“So far, cricket has been unfair to Thakur but if he can stick his hand up and deliver everytime he is called upon, it wouldn’t be long before he gets a much fairer run in the side”.
Indian cricket has an undying, fervent obsession with the no.10 jersey. The Master Blaster had sported this magical number for several years and the number in itself had become synonymous with Sachin Ramesh Tendulkar so much so that when a young debutant from the same city walked out in the same jersey last year in Sri Lanka, fans trolled and bashed him.
Little did Shardul Thakur, the young man in discussion, know that he would be the butt of jokes on social media when he made his ODI debut in the Island Nation after warming the benches for a year since being picked for the first time.
His promising show with the ball had been all but overshadowed by crude, unimpressive tweets on his jersey number. To state Thakur has been unlucky in his short career thus far would be an understatement. He has been undervalued, treated shabbily and carried drinks far too often.
For a fast bowler there is nothing more frustrating than getting picked and then being shunned to the sidelines. The rhythm, zip and spring vanishes the moment you know that you aren’t in the plans for the final XI and it gets difficult to hit the ground running when the opportunity finally presents itself.
For now, Thakur has played three matches, all dead rubbers, and hasn’t quite been able to show what he can do in pressure situations.
“As a player it is more important to perform under pressure because as we keep playing on at higher levels there are bound to be pressure situations. I think this is just a start. If I can take pressure and perform at this level only then can I go higher and perform in the pressure situations. So it is important to perform now,” Thakur had stated on BCCI TV three years back when he was in the midst of a purple patch in Ranji Trophy.
The seamer, who hits a back of a length channel and poses questions with his outswingers and zip through the air, had topped the wicket-taker’s charts in the 2014-15 Ranji Trophy and bowled a cracking spell of 5/26 in the finals of the 2015-16 Ranji Trophy against Saurashtra.
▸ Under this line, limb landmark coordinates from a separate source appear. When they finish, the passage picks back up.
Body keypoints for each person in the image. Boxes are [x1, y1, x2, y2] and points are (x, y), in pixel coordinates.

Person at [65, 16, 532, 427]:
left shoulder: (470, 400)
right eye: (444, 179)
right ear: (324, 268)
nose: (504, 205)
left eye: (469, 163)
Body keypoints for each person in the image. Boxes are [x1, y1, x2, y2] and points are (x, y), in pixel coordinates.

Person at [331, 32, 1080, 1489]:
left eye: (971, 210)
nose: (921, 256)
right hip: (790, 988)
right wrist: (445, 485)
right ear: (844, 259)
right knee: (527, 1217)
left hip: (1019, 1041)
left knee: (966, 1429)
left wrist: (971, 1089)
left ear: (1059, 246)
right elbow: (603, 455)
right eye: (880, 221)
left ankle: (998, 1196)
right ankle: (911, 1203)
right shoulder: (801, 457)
However, he has been given zero chances to showcase what he can do in a pressure situation. That said, as a budding young cricketer it is inevitable that you get used to being a spectator in the dressing room but when the opportunity comes make a mark.
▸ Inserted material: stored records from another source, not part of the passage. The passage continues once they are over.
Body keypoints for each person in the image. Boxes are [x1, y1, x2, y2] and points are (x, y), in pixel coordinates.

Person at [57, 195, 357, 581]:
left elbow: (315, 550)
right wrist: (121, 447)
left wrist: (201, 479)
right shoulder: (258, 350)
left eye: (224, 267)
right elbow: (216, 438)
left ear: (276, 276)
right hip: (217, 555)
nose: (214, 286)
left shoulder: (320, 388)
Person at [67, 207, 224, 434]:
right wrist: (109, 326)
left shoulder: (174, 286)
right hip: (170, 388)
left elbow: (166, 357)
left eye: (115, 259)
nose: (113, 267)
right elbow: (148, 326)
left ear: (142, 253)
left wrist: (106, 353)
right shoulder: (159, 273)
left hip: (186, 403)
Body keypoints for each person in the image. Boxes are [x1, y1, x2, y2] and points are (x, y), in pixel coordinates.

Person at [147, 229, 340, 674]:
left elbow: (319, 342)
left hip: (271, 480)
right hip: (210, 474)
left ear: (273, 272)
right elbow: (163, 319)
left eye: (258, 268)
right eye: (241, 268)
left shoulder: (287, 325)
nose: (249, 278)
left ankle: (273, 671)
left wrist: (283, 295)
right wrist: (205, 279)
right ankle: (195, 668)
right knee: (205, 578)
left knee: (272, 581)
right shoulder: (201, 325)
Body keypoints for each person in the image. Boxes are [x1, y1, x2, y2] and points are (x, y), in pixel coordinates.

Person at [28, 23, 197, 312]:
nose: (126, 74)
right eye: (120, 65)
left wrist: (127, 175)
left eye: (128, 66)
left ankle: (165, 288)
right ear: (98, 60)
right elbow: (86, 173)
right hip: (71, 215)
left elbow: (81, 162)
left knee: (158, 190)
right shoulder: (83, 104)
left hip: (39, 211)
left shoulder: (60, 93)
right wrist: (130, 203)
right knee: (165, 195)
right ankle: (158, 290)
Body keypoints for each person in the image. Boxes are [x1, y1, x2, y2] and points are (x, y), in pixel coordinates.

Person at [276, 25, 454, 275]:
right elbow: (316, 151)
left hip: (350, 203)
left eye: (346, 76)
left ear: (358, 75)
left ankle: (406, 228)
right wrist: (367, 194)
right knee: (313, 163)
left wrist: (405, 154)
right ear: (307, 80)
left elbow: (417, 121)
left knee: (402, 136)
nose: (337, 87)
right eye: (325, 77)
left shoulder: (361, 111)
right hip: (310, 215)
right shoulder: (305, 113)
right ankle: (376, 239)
That is exactly what Thakur did at Centurion. The Mumbai seamer, who had been in the sidelines for the first five matches, came into the side for a rested Bhuvneshwar Kumar and made an instant impression with a four wicket haul that included the scalps of Hashim Amla, Aiden Markram, Farhaan Behardien and Andile Phehlukwayo.
He started off with oomph and nippy pace and had the South African openers hopping in the crease. Although a few looseners were bowled, Thakur hadn’t been fodder to the Proteas opener’s intent. A short ball down leg-side gifted him Hashim Amla’s wicket as the batsman edged the late pull shot to MS Dhoni behind the stumps.
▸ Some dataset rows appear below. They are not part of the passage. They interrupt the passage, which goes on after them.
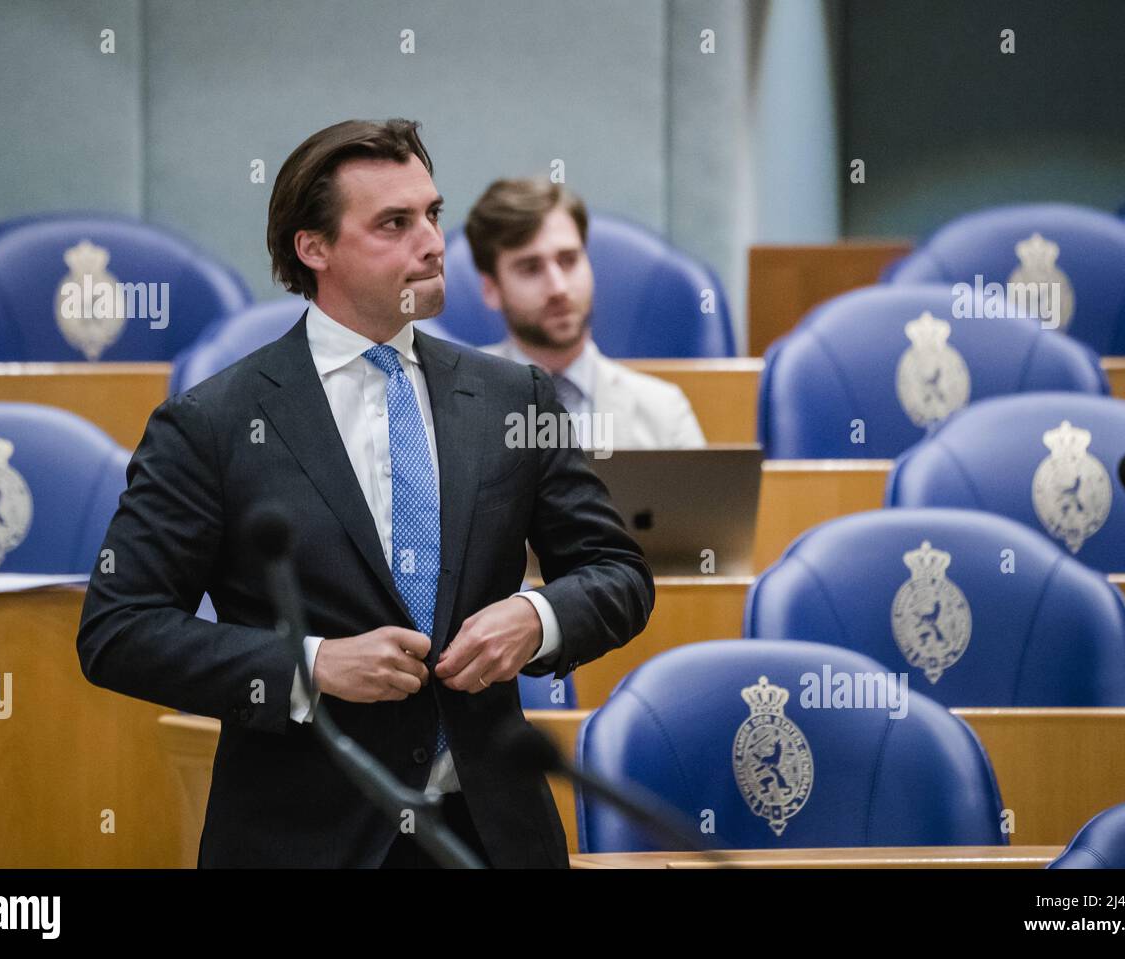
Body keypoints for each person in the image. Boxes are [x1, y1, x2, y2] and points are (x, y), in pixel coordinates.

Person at [76, 119, 654, 868]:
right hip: (303, 838)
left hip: (493, 835)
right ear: (313, 248)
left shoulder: (515, 397)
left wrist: (535, 617)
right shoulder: (214, 422)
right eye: (395, 223)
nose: (434, 243)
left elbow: (618, 572)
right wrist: (311, 665)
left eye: (433, 215)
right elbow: (118, 629)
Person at [466, 176, 707, 450]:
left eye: (568, 260)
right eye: (530, 268)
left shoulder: (664, 414)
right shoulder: (454, 405)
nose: (558, 287)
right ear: (491, 289)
When Aiden Markram smashed another of his short ball over the mid-wicket boundary, Thakur appeared least perturbed. He was bowling with a blueprint in his mind and it soon manifested itself in the form of a slower delivery. The South African skipper and opener backed away and looked to drive over cover only to be deceived by the pace and Shreyas Iyer hung onto a pretty good catch.
Thakur returned to the attack in the 30th over and watched as Jasprit Bumrah broke the adamant fourth wicket stand between Khaya Zondo and Heinrich Klaasen. Soon enough, the Mumbai seamer sent back a hurried Farhaan Behardien who sliced him uppishly to third man. Andile Phehlukwayo took him on for back to back sixes as South Africa were nine down but Thakur remained composed and used the opportunity to unleash a knuckle ball which the Proteas batsman mistimed back to him.
With a four wicket haul, Thakur has finally stamped his presence in International cricket and could be in line for more opportunities as India try to identify their 15 for the World Cup next year. An aggressive bowler with a slew of variations and an ability to constantly chop and change himself according to the demands of the game, Thakur is an alluring prospect.
“Obviously there are a few things that I may be thriving but I also have to realise that there is a process to reach there. I would just rather stay in the present and take each game as it comes and try and take wickets and contribute to the team in whatever little way I can,” Thakur had stated before the South African ODIs.
After the ODI series, he can be relieved that he has grabbed the sole opportunity that has come his way. He can only hope that 2018 presents him with more chances in crunch games. So far, cricket has been unfair to Thakur but if he can stick his hand up and deliver everytime he is called upon, it wouldn’t be long before he gets a much fairer run in the side.